• [ПОСТАВЛЕННАЯ ЗАДАЧА 1]: Оформи нумерованным списком строки записей от самой первой и до строки с «மொழிச்செறிவு» включительно, пустые строки пропусти.

• [ПРИВЕДЕННЫЙ ОТРЫВОК]:
****
Таким образом, повидимому, установлено, что в мозгу не существует специальных органов, ни для различных интеллектуальных способностей, ни для различных моральных качеств, аффектов и страстей, добрых или злых. Следовательно, ни достоинства, ни недостатки не могут быть унаследованы, врожденны, ибо, как мы сказали, эта наследственность и врожденность может быть в новорожденном лишь физиологической, материальной. В чем же может заключаться прогрессивное исторически передаваемое совершенствование мозга, как в интеллектуальном, так и в моральном отношении? Единственно в гармоническом развитии всей мозговой и нервной системы, т. е. как в верности, тонкости и живости нервных впечатлений, так и в способности мозга перерабатывать эти впечатления в чувства, в идеи и комбинировать, охватывать и удерживать все более и более широкие ассоциации чувств и идей.
Весьма вероятно, что если у какой-нибудь расы, нации, у какого-нибудь класса или в какой нибудь семье, вследствие их отличительной природы, всегда обусловленной их географическим и экономическим положением, характером их занятий, количеством и качеством пищи, также как их политической и социальной организацией, одним словом, всей их жизнью и большей или меньшей степенью интеллектуального и морального развития, — что если, вследствие всех этих условий, одна или несколько систем органических функций, совокупность которых образует жизнь человеческого тела, будут развиты в ущерб всем другим системам, в родителях, — весьма вероятно, почти несомненно, говорим мы, что их ребенок унаследует в той или иной степени ту же плачевную дисгармонию, — с возможностью, только, исправить ее до некоторой степени, благодаря своей собственной будущей работе над самим собой, а иногда, также благодаря социальным революциям, без которых установление более полной гармонии в физиологическом развитии индивидов, взятых в отдельности, может быть часто невозможным.
Во всяком случае, надо сказать, что абсолютная гармония в развитии человеческих мускульных, инстинктивных, интеллектуальных и моральных способностей, является идеалом, который никогда нельзя будет осуществить; во первых, потому, что история физиологически тяготеет более или менее (и да придет время, когда можно будет сказать: все менее и менее) — над всеми народами и над всеми индивидами; и затем потому, что всякая семья и всякий народ всегда поставлены в различные условия между которыми, по крайней мере, некоторые будут всегда противоречить полному и моральному развитию людей.
****
• [ПЕРЕЧЕНЬ ЗАПИСЕЙ]:

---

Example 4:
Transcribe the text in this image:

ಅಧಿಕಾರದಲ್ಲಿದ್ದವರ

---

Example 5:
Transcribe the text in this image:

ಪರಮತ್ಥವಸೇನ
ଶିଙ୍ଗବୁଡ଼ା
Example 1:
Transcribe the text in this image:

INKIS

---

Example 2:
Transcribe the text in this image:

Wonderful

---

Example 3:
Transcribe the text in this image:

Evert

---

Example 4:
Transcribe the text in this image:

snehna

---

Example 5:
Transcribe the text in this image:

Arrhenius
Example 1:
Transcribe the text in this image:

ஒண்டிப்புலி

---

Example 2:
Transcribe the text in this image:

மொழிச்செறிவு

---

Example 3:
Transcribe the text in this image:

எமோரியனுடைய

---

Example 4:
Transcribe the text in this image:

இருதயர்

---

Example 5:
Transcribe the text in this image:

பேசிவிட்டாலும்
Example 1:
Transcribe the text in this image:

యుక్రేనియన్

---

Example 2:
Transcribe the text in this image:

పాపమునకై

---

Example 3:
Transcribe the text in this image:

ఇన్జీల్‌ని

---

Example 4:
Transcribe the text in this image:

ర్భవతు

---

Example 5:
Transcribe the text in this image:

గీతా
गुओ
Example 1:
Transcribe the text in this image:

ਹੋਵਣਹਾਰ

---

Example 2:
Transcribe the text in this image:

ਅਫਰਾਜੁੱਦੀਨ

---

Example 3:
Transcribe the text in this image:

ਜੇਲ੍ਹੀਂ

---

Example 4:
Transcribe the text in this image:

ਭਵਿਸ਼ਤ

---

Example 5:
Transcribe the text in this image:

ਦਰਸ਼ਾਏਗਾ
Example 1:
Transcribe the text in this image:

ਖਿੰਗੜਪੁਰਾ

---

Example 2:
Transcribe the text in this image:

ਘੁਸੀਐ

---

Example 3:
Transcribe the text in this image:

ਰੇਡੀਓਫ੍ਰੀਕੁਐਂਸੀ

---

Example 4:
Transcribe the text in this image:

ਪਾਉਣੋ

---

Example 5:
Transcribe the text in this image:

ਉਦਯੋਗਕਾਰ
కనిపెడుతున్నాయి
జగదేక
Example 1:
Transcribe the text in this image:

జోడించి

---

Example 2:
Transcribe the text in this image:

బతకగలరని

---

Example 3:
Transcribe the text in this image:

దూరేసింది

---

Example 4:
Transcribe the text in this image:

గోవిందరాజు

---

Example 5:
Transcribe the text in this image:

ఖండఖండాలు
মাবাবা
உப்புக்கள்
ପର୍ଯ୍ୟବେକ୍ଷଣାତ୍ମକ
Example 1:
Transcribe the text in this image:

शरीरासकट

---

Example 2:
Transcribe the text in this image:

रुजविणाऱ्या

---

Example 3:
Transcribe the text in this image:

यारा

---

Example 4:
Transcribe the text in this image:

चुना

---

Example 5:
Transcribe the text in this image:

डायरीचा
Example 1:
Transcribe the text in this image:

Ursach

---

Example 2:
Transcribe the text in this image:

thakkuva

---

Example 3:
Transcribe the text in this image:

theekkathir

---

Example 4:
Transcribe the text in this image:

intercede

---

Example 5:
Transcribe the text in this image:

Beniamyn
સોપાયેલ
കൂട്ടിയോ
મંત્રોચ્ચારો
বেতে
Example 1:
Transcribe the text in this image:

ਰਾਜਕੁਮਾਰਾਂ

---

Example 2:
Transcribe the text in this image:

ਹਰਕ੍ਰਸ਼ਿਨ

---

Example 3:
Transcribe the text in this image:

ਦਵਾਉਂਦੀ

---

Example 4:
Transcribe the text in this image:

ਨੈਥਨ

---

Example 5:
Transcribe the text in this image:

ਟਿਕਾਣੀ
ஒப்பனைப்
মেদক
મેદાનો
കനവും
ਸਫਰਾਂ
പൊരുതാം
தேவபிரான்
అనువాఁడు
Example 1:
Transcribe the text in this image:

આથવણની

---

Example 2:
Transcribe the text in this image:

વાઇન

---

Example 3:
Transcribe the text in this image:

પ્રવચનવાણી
****
• [ПОСТАВЛЕННАЯ ЗАДАЧА 2]: Дословно перепиши из отрывка о развитии мозга и наследственности часть, которая начинается с «Таким образом, повидимому, установлено, что» и заканчивается на «чувств и идей.».

• [РЕШЕНИЕ ЗАДАЧИ 1]:
1. ---
2. Example 4:
3. Transcribe the text in this image:
4. ಅಧಿಕಾರದಲ್ಲಿದ್ದವರ
5. ---
6. Example 5:
7. Transcribe the text in this image:
8. ಪರಮತ್ಥವಸೇನ
9. ଶିଙ୍ଗବୁଡ଼ା
10. Example 1:
11. Transcribe the text in this image:
12. INKIS
13. ---
14. Example 2:
15. Transcribe the text in this image:
16. Wonderful
17. ---
18. Example 3:
19. Transcribe the text in this image:
20. Evert
21. ---
22. Example 4:
23. Transcribe the text in this image:
24. snehna
25. ---
26. Example 5:
27. Transcribe the text in this image:
28. Arrhenius
29. Example 1:
30. Transcribe the text in this image:
31. ஒண்டிப்புலி
32. ---
33. Example 2:
34. Transcribe the text in this image:
35. மொழிச்செறிவு

• [РЕШЕНИЕ ЗАДАЧИ 2]:
Таким образом, повидимому, установлено, что в мозгу не существует специальных органов, ни для различных интеллектуальных способностей, ни для различных моральных качеств, аффектов и страстей, добрых или злых. Следовательно, ни достоинства, ни недостатки не могут быть унаследованы, врожденны, ибо, как мы сказали, эта наследственность и врожденность может быть в новорожденном лишь физиологической, материальной. В чем же может заключаться прогрессивное исторически передаваемое совершенствование мозга, как в интеллектуальном, так и в моральном отношении? Единственно в гармоническом развитии всей мозговой и нервной системы, т. е. как в верности, тонкости и живости нервных впечатлений, так и в способности мозга перерабатывать эти впечатления в чувства, в идеи и комбинировать, охватывать и удерживать все более и более широкие ассоциации чувств и идей.